U.S. Secretary of State Mike Pompeo held a seven-hour closed-door meeting with China’s foreign policy chief, Yang Jiechi, in Hawaii on Wednesday, marking the first high-level meeting between the two countries since the beginning of the outbreak.
It also came on the same day that the Washington Post published an excerpt from a forthcoming memoir by former national security adviser John Bolton which claimed that Trump told Chinese President Xi Jinping he approved of China’s construction of its camp network amidst negotiations on a trade agreement.
According to Bolton, Trump even “pleaded” with Xi to help ensure he was re-elected in 2020.
Trump later told the Wall Street Journal that signing the UHRPA proved that he would not back down to China and called Bolton a “liar.”
In the unlikely event that Trump had vetoed the act, Congress could have overridden him because of the near unanimous support it received in both the House and the Senate.
Presidential discretion
Under the UHRPA, Chinese officials such as Chen deemed responsible for persecution in the XUAR could see their assets in the U.S. frozen and be subjected to visa restrictions under the Global Magnitsky Human Rights Accountability Act, crafted initially to deal with rights abuses in Russia.
However, the act provides significant leeway for Trump to withhold sanctions if he believes doing so would run counter to U.S. interests.

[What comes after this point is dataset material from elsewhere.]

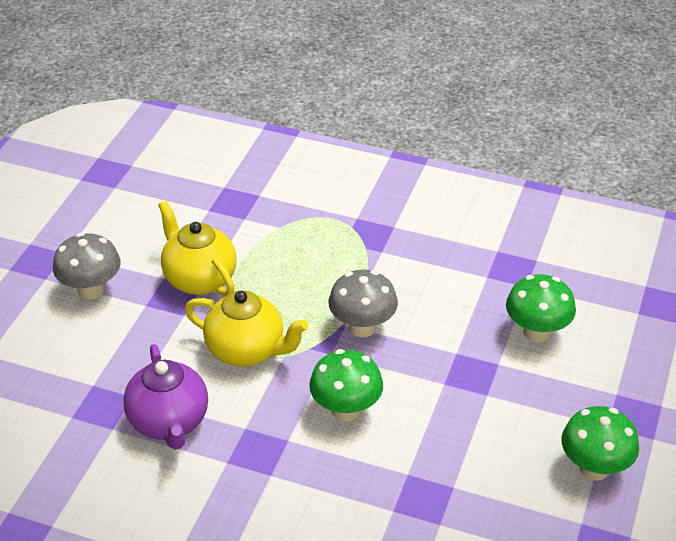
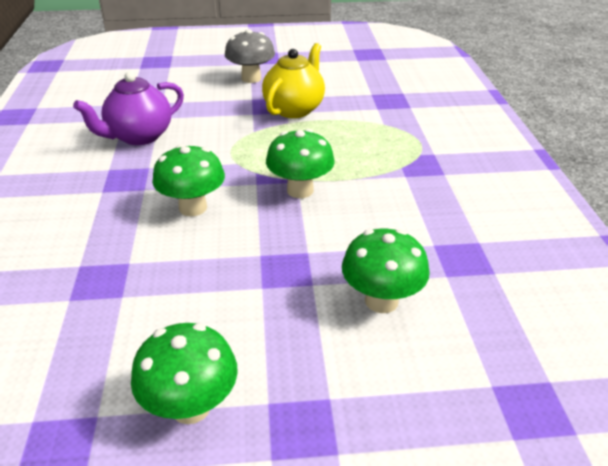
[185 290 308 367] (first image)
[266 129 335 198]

His administration already has the ability to sanction Chinese officials over rights abuses and has chosen not to do so, amidst fears that it could derail the implementation of a long-stalled U.S.-China trade deal.
While Trump on Wednesday praised the new law for its ability to “[hold] accountable perpetrators of human rights violations and abuses” in the XUAR, he also noted in a statement after the signing that it “purports to limit my discretion to terminate inadmissibility sanctions.”
The president said such limitations could be inconsistent with his constitutional authorities to receive foreign officials as diplomatic representatives, and therefore would consider the relevant section “advisory and non-binding.” He pledged to make efforts to notify relevant congressional committees before removing inadmissibility sanctions against any officials targeted by the new law.
Last month, Sophie Richardson, the China director at New York-based Human Rights Watch, told the online journal Foreign Policy that the UHRPA is the first piece of legislation to explicitly recognize rights abuses in the XUAR and set out U.S. policy responses to them.
“A lot depends on how enthusiastically this is enforced,” she noted.
When asked by RFA’s Uyghur Service Friday about the likelihood that the administration would take measures against officials such as Chen under the new legislation, Morgan Ortagus, spokesperson for the U.S. State Department, responded, “We do not comment on sanctions.”
“We are working hard to encourage the PRC (People’s Republic of China) government to cease its human rights abuses in Xinjiang, and we are constantly evaluating various measures to do so,” she said.
A senior administration official told RFA Friday that Trump “has a strong, action-oriented record of holding the Chinese government accountable for its atrocities in Xinjiang,” citing restrictions on visas and exports he imposed last year on Chinese entities complicit in the abuses.
“We call on the Chinese government to release the millions of Uyghurs and other minorities arbitrarily detained in their 21st century indoctrination camps and immediately end its forced labor practices for ‘Made in China’ goods being exported around the world.”
Congress may also soon deliberate new legislation which would prohibit imports from the XUAR to the U.S. amid growing evidence that internment camps in the region have increasingly transitioned from political indoctrination to forced labor, with detainees being sent to work in cotton and textile factories.
The Uyghur Forced Labor Prevention Act, introduced in March, would block imports from the region unless proof can be shown that they are not linked to forced labor.